Here are some records; return them all exactly.

↓↓↓

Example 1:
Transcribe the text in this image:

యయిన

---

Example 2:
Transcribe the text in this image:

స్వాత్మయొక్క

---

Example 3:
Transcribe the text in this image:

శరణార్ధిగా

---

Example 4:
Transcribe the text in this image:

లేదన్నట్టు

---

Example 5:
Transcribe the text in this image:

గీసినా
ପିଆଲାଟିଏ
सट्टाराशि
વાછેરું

↑↑↑

● The completed task
Example 1:
Transcribe the text in this image:

యయిన

---

Example 2:
Transcribe the text in this image:

స్వాత్మయొక్క

---

Example 3:
Transcribe the text in this image:

శరణార్ధిగా

---

Example 4:
Transcribe the text in this image:

లేదన్నట్టు

---

Example 5:
Transcribe the text in this image:

గీసినా
ପିଆଲାଟିଏ
सट्टाराशि
વાછેરું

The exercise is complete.